Las Cruces City Council unanimously approved a resolution Monday that would allocate $75,000 to provide temporary care for the asylusm seekers in Las Cruces.
"This community deals with the situation that it has been handed," said City Councilor Greg Smith, who represents district two. "We didn't ask for it."
"Just because we have the money, we don't have to spend it," said Lori English, a Las Cruces resident.
Last week, federal immigration officials began releasing hundreds of asylum seekers in Las Cruces, city leaders said. Like the thousands that have been released in El Paso, these are legal migrants who are in the process of applying for asylum. Family members must purchase them a bus or plane ticket to their asylum hearing in another part of the country.
"We were given one choice frankly: between having the Customs and Border Protection agency drop them on our streets and simply leave them to fend for themselves... or to do what we are doing," Smith said.
"These people have not contributed a cent to our society," English said.
The Meerscheidt Recreation Center is currently closed to the public in Las Cruces for temporary migrant care.
Following Monday's meeting, council members also voted to use the money outside city limits if there is a need to drive migrants to the airport or transport them food. They did limit the use of the money to Doña Ana County and El Paso County.
"I won't pretend to have a solution to this growing national crisis," said Bianca Kertson, a mother and wife of a U.S. Border Patrol agent. "However, we do not know who a lot of these people and these groups are. What we do know is that they are not being vetted; they are only being released on their own recognizance due to the overflow and lack of space at our Border Patrol facilities."
Mayor Ken Miyagishima told the public that the $75,000 will come from a fund that was intended for medical use. The money would largely be used to purchase medical supplies, the mayor said.
"By not having an organized response to this influx of asylum seekers, we'd spend a lot more money than we're talking about today," said Councilor Jack Eakman, who represents district four. "The number of people who would make excited calls to our police department - because someone who doesn't look like them is standing outside their door - would cost us a tremendous amount of money."
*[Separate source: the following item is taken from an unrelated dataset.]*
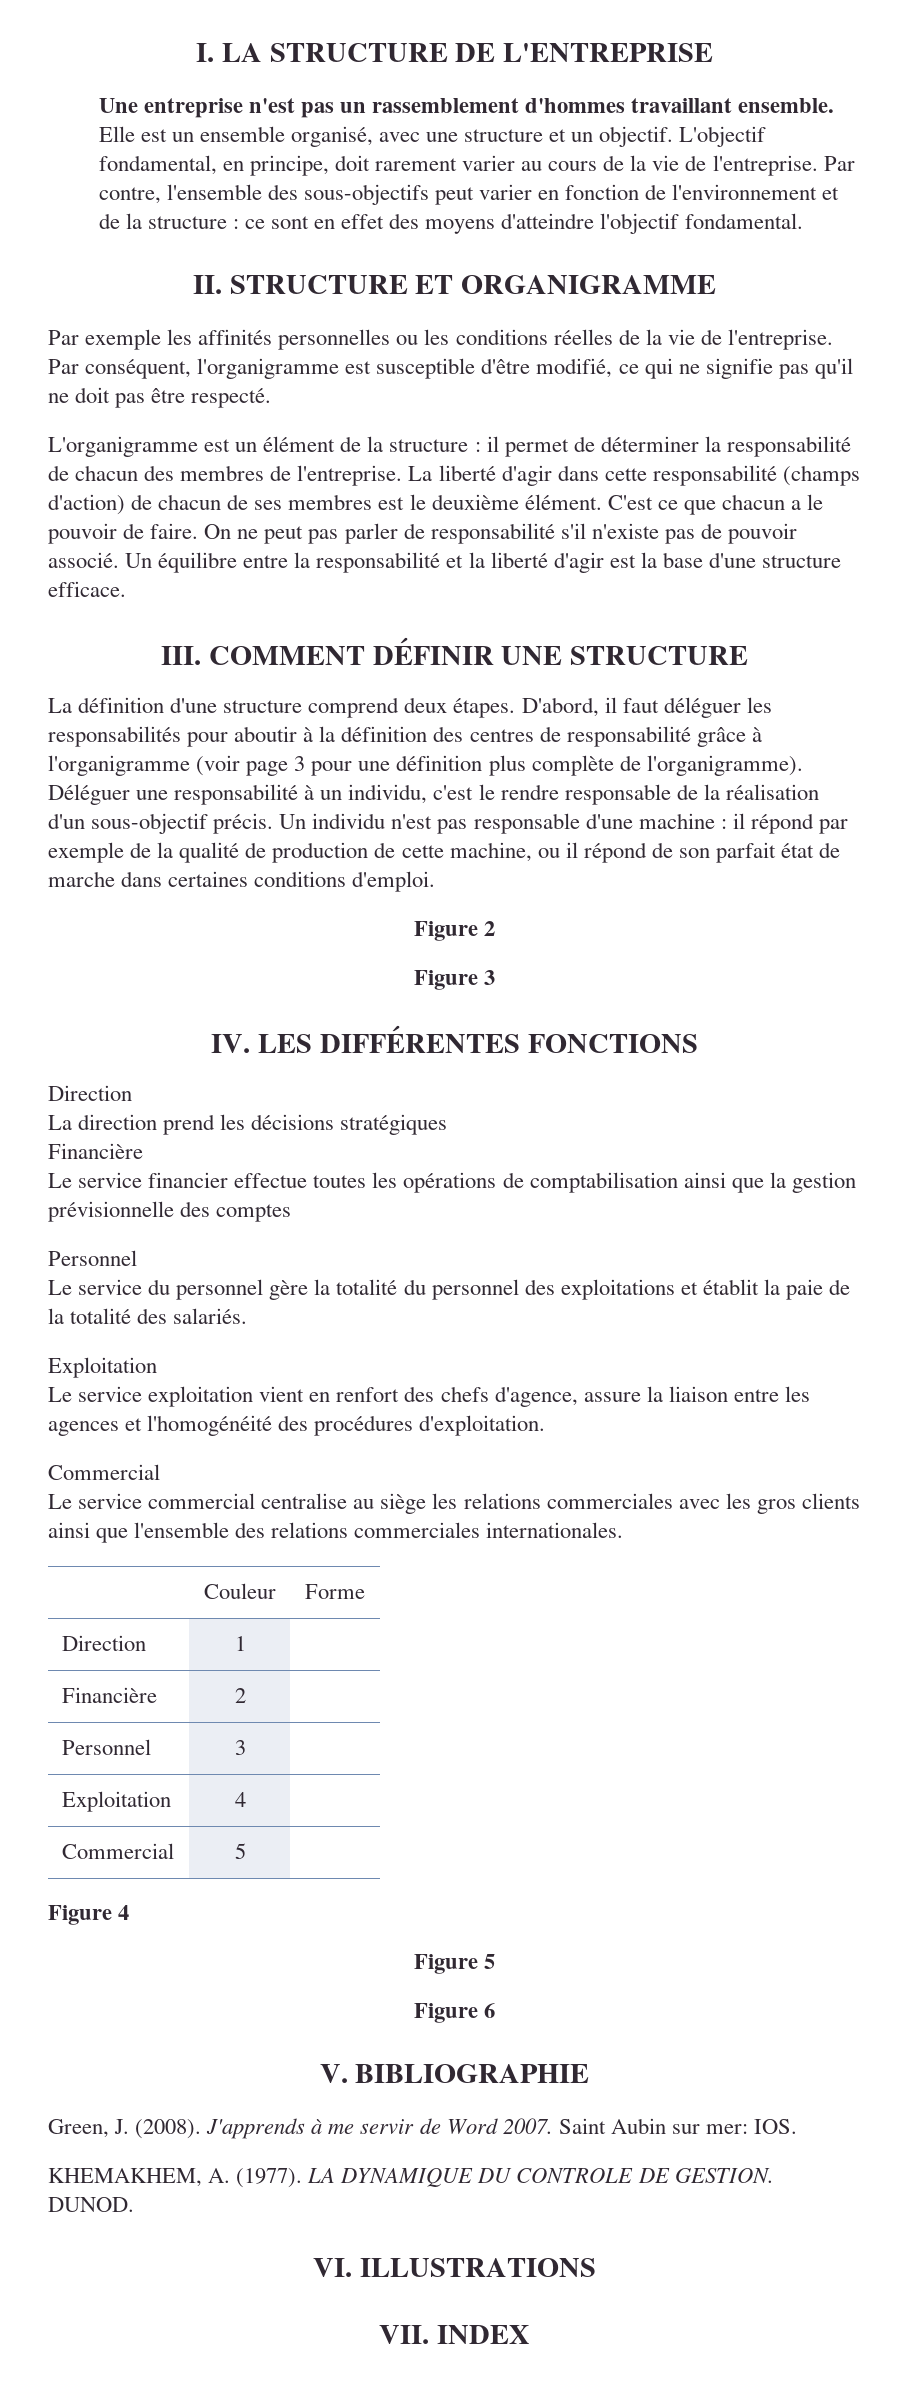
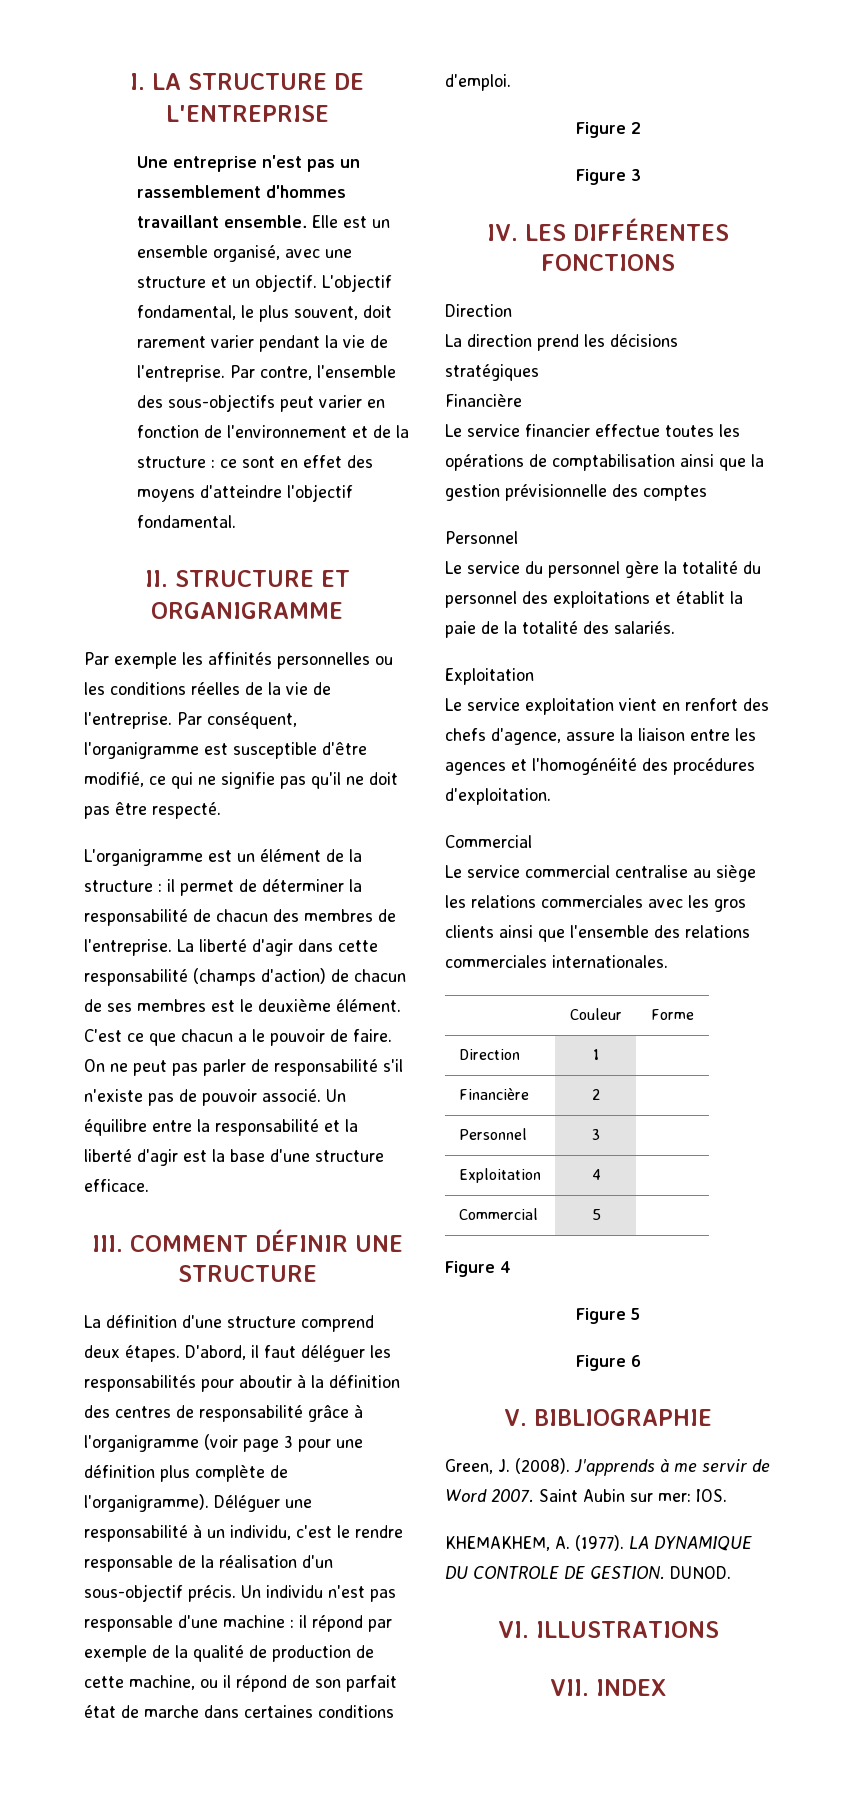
[222,155,625,176] en principe, doit rarement varier au cours de -> [240,305,392,322] [136,335,320,352] le plus souvent, doit rarement varier pendant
On Tuesday night, the New Mexico Department of Homeland Security and Emergency Management on Monday praised the Las Cruces City Council.
“This is a necessary step in staying on top of what will likely be a protracted influx of people from Customs and Border Protection,” wrote DHSEM Secretary Jackie White in a news release. “Critical coordination between Las Cruces, Dona Ana County and the state continues to serve as a foundation for a productive response at the local level. My agency is here on the ground to support local jurisdictions in whatever capacity they need.”